Aim of the exercise = Check every line of the data below for the word "labels" and say how many have it, without further comment.

Exercise inputs =
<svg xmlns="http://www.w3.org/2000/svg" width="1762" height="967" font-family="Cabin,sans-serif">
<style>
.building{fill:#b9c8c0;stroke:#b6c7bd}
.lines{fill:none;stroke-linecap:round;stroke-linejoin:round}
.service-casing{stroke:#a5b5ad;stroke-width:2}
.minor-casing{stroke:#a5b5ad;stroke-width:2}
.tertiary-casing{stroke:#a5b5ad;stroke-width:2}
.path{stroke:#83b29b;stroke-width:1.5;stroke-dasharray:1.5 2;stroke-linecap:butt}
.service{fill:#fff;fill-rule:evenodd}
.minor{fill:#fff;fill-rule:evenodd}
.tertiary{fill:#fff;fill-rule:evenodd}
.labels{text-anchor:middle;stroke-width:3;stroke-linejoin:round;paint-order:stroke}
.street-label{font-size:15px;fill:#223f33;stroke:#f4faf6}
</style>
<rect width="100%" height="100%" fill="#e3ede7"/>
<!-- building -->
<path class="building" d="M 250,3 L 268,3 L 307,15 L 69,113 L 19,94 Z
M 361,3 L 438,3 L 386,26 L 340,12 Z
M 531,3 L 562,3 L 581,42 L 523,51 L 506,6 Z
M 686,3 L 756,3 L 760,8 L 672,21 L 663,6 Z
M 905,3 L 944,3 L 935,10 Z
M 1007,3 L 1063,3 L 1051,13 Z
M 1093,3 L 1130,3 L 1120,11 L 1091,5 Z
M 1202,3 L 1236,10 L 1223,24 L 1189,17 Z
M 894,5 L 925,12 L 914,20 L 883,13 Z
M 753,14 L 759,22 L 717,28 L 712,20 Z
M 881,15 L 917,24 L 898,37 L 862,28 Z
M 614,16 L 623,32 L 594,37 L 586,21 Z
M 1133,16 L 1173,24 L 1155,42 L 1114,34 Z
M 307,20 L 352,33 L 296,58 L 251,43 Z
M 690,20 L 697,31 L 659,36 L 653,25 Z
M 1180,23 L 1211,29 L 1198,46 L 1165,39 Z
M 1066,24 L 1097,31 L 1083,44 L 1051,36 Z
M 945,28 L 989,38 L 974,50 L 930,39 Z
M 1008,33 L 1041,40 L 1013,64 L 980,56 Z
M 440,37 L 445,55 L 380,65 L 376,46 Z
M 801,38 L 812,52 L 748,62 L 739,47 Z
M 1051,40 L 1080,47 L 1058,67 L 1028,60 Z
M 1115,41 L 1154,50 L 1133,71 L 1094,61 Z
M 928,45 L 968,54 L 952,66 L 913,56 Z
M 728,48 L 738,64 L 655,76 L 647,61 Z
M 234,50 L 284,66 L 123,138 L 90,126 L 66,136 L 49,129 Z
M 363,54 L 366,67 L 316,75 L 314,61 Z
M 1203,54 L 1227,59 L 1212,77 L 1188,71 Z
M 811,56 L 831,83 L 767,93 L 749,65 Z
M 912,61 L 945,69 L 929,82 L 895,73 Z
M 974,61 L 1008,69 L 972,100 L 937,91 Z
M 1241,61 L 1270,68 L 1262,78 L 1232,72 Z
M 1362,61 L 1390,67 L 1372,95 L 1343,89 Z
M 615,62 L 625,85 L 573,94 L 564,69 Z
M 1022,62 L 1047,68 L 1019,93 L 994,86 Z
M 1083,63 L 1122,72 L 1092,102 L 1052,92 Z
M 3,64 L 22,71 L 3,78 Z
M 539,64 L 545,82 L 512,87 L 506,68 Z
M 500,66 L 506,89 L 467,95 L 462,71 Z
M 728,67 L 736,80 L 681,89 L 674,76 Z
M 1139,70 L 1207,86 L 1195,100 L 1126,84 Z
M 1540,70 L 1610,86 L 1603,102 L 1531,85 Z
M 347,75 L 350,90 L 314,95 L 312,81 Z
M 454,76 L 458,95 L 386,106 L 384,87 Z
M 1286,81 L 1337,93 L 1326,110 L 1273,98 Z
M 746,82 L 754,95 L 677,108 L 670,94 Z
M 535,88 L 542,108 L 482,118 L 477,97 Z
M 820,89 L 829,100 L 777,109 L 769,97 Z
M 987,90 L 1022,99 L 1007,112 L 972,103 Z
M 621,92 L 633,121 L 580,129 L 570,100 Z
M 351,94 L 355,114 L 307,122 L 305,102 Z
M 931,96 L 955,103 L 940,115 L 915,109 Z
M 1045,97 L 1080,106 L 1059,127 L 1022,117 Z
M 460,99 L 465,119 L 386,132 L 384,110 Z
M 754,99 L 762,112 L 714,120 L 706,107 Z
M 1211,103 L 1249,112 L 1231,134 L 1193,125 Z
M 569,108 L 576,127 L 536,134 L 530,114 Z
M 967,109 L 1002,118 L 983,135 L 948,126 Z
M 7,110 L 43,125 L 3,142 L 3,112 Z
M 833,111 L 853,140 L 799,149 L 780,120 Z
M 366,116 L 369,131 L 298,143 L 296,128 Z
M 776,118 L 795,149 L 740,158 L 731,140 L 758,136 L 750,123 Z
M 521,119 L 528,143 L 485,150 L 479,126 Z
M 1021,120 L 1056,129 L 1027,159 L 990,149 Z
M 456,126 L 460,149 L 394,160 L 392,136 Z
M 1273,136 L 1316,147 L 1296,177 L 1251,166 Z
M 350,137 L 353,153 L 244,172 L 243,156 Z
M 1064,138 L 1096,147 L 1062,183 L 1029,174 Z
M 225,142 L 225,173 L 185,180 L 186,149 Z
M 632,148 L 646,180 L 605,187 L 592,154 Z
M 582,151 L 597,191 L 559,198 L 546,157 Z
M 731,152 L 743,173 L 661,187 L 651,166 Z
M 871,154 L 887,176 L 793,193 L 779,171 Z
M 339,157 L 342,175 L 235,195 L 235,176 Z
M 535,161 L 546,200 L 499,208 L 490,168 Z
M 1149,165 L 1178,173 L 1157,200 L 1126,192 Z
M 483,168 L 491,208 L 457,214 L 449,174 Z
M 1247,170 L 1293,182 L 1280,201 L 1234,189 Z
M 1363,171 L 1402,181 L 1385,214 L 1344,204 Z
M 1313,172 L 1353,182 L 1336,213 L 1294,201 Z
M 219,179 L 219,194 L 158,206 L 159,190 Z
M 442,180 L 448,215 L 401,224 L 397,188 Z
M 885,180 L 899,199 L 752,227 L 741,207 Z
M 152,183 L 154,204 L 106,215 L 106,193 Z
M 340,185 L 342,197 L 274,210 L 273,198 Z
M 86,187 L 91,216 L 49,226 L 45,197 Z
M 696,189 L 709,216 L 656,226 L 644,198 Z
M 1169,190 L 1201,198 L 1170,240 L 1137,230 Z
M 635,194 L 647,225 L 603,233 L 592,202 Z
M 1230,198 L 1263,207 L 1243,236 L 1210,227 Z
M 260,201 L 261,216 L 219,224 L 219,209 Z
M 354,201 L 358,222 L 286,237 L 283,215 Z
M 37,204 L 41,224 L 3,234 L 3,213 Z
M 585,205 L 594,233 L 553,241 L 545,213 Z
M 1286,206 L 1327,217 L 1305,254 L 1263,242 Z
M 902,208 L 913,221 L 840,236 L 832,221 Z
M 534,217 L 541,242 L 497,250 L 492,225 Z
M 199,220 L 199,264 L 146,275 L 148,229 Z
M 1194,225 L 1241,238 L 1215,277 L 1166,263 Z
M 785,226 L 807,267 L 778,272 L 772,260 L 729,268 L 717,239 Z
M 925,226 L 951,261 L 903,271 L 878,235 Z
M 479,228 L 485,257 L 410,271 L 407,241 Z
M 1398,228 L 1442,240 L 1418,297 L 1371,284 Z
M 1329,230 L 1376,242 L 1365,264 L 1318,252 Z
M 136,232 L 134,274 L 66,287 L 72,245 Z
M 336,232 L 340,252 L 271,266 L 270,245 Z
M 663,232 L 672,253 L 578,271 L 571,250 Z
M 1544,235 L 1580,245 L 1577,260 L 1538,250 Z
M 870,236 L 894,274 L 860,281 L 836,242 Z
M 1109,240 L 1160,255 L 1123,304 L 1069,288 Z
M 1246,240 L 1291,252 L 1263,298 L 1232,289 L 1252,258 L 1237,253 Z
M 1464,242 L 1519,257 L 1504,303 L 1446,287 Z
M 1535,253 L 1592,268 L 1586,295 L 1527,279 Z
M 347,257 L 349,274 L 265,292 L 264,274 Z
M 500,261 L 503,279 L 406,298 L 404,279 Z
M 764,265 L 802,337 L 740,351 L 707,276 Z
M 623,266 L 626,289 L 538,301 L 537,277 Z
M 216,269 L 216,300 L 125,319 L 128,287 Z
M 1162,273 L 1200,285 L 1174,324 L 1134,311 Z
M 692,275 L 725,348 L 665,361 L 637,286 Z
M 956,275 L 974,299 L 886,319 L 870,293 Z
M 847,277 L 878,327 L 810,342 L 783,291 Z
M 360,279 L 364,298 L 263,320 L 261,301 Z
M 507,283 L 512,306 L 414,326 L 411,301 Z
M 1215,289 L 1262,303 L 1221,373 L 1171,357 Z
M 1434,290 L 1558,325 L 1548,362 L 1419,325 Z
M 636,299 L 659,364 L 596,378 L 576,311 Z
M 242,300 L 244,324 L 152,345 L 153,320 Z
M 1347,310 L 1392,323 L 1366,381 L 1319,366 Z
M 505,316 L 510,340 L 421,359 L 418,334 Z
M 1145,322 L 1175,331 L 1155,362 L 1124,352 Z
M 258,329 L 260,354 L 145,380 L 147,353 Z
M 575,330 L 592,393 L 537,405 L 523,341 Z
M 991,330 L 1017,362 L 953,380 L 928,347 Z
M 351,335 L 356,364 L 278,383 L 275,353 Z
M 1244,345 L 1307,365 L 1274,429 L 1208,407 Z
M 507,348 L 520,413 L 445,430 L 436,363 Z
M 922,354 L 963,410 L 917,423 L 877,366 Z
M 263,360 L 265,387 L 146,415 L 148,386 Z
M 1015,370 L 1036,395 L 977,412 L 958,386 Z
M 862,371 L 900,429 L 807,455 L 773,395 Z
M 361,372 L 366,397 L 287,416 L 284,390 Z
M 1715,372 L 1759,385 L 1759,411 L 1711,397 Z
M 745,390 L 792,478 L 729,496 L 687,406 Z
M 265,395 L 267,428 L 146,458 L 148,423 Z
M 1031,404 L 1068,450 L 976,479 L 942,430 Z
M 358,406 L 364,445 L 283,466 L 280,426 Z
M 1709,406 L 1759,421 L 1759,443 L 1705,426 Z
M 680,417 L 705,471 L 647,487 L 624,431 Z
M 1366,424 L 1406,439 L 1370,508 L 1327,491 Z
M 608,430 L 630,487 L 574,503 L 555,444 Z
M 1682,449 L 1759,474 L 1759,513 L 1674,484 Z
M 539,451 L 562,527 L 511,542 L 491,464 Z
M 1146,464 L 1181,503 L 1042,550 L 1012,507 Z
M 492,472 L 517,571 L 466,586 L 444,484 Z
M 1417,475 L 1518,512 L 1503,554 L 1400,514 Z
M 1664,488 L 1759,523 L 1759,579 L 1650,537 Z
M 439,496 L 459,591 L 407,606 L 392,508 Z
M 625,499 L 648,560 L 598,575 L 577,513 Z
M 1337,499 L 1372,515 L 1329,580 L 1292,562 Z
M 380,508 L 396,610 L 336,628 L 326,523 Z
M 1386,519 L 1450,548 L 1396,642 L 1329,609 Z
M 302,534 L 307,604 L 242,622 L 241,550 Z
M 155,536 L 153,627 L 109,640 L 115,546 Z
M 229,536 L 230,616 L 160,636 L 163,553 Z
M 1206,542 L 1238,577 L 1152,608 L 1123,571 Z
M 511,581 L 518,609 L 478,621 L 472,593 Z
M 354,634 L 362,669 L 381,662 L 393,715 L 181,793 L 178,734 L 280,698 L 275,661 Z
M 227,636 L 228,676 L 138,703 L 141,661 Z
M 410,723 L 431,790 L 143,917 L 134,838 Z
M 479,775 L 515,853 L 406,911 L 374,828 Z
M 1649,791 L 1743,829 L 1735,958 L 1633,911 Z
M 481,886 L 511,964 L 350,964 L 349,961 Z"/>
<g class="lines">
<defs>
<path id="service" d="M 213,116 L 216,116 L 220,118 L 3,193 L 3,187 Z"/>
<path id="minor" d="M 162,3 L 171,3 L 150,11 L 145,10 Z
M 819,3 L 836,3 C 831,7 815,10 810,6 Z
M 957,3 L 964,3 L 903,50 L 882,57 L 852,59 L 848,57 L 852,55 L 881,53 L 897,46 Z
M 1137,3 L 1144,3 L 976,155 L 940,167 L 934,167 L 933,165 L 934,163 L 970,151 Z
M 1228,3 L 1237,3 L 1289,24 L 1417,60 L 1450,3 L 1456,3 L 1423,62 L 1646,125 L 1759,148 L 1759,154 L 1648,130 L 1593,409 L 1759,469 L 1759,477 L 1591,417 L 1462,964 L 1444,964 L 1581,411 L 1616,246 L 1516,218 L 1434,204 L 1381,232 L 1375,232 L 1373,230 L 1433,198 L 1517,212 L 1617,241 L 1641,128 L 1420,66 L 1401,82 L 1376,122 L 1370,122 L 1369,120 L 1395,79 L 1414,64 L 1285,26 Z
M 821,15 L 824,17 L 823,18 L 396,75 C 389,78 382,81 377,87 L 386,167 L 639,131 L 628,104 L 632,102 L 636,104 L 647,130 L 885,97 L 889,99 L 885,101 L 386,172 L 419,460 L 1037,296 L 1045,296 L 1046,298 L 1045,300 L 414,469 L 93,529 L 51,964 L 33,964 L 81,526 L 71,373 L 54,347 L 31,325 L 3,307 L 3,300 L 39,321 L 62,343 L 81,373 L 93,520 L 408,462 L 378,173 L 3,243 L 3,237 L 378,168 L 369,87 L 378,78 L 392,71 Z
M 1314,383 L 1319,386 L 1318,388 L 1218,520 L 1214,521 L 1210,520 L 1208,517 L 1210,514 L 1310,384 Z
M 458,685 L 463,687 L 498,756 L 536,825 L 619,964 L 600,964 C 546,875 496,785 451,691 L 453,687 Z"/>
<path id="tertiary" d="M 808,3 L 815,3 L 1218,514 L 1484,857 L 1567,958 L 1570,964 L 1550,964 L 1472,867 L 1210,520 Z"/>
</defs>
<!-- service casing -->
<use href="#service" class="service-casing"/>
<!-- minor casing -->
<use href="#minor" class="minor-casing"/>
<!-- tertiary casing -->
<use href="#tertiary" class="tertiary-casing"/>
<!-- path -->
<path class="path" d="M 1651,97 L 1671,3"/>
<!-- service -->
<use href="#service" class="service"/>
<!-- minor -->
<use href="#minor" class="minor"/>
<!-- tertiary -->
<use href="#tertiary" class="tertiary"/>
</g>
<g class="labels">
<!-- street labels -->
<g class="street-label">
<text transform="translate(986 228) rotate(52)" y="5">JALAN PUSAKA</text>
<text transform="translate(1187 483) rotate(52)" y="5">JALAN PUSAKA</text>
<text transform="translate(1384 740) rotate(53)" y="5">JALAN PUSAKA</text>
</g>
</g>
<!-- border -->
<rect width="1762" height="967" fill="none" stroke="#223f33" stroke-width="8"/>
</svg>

Solution to this problem = 3